PMGC Holdings eyes space supply-chain growth via precision manufacturing
PMGC Holdings (NASDAQ: ELAB), a Newport Beach-based diversified holding company, is repositioning three of its precision manufacturing subsidiaries — A&B Aerospace, SVM Machining, and AGA Precision Systems — as dedicated suppliers to the commercial and national-security space economy. The move marks a strategic pivot: the same CNC machining capabilities that previously served broader aerospace and defence customers are now being actively marketed into satellite manufacture, launch vehicles, and in-space infrastructure for the first time under PMGC ownership.
The company says space-related programmes accounted for approximately 5.7% of combined top-line revenue across the three subsidiaries over the past two years. That share is modest, but PMGC's argument is that the baseline is real — SpaceX, Moog, and Lawrence Berkeley National Laboratory are among named customers — and that it was built without any targeted commercial outreach. The implied growth runway is the core thesis: a supplier with ITAR registration, AS9100 certification and an established delivery record entering a market it has barely solicited.
A supply-chain gap in orbit
The macro backdrop is supportive, at least on paper. The Space Foundation pegs the global space economy at $613bn in 2024, up 7.8% year-on-year, while McKinsey and the World Economic Forum project the sector could reach approximately $1.8trn by 2035. PMGC is quick to note — correctly, and unusually candidly for a press release — that these are industry-wide figures, not revenue targets for the company itself. A separate AIA/PwC report from March 2026 suggests US space-sector demand is outpacing available domestic supplier capacity, which is the structural gap PMGC is attempting to occupy.
The three subsidiaries cover the main hardware segments: precision machined components for launch-vehicle propulsion and structural assemblies; high-tolerance parts for spacecraft and orbital platforms; and fabricated assemblies for satellite payloads and communications hardware. The common thread is tight-tolerance CNC machining — the kind of capability that is slow and expensive to build but creates long qualification cycles once embedded with a prime contractor. That stickiness is both a moat and a constraint on how quickly PMGC can diversify its customer base.
The convergence angle: where manufacturing meets the compute economy
The release briefly names "space data centres" as an end-market — an emerging infrastructure category that directly links the space-sector story to the broader digital economy.
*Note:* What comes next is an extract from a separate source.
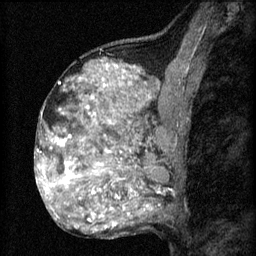
Breast MRI (dynamic contrast-enhanced), one sagittal slice; 3 images stored at this slice position (order not interpretable as contrast timing); 1.5 T; TE 4.2 ms, TR 8.2 ms; 2 mm slice thickness; 256 × 256 image matrix. Patient: female, 48 years.
Annotated regions visible in this slice (semi-automatically segmented with operator editing):
- analysis volume of interest (the breast-tissue region the enhancement analysis was run in; not a lesion): bounding box <61,138,153,201> (left, top, right, bottom; pixels)
- tumour enhancement mask (voxels above the 70 % enhancement threshold inside the analysis volume of interest): <61,138,136,199>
As hyperscalers and sovereign-wealth-backed infrastructure funds explore orbital and near-space compute platforms to serve low-latency, high-resilience workloads, the hardware supply chain underneath those ambitions runs squarely through precision manufacturers like PMGC's subsidiaries. The intersection of space infrastructure and cloud compute is still nascent, but capital is moving: the same Gulf sovereign funds backing terrestrial AI data centres have begun exploring orbital infrastructure as a long-cycle hedge against geopolitical risk in ground-based connectivity.
For cross-sector investors, the PMGC story is less a pure-play space bet and more a read on whether the US domestic manufacturing base can close the supplier-capacity gap before allied nations — or China — do. The CHIPS Act debate has sensitised capital allocators to the strategic cost of offshoring critical manufacturing; the space supply chain is the next version of that conversation, with ITAR compliance acting as the regulatory moat that keeps this business onshore. Smaller precision manufacturers with existing qualified-supplier status and clean compliance records are increasingly attractive acquisition targets for larger primes or for the private-equity roll-up strategies that have already consolidated portions of the defence-manufacturing sector.
PMGC itself is a roll-up vehicle, and the immediate question for investors is whether the 5.7% space-revenue baseline can be grown organically through targeted sales effort, or whether additional acquisitions are needed to reach critical scale. The company has not disclosed a specific revenue target or acquisition pipeline, leaving that as the key unknown ahead of future earnings commentary.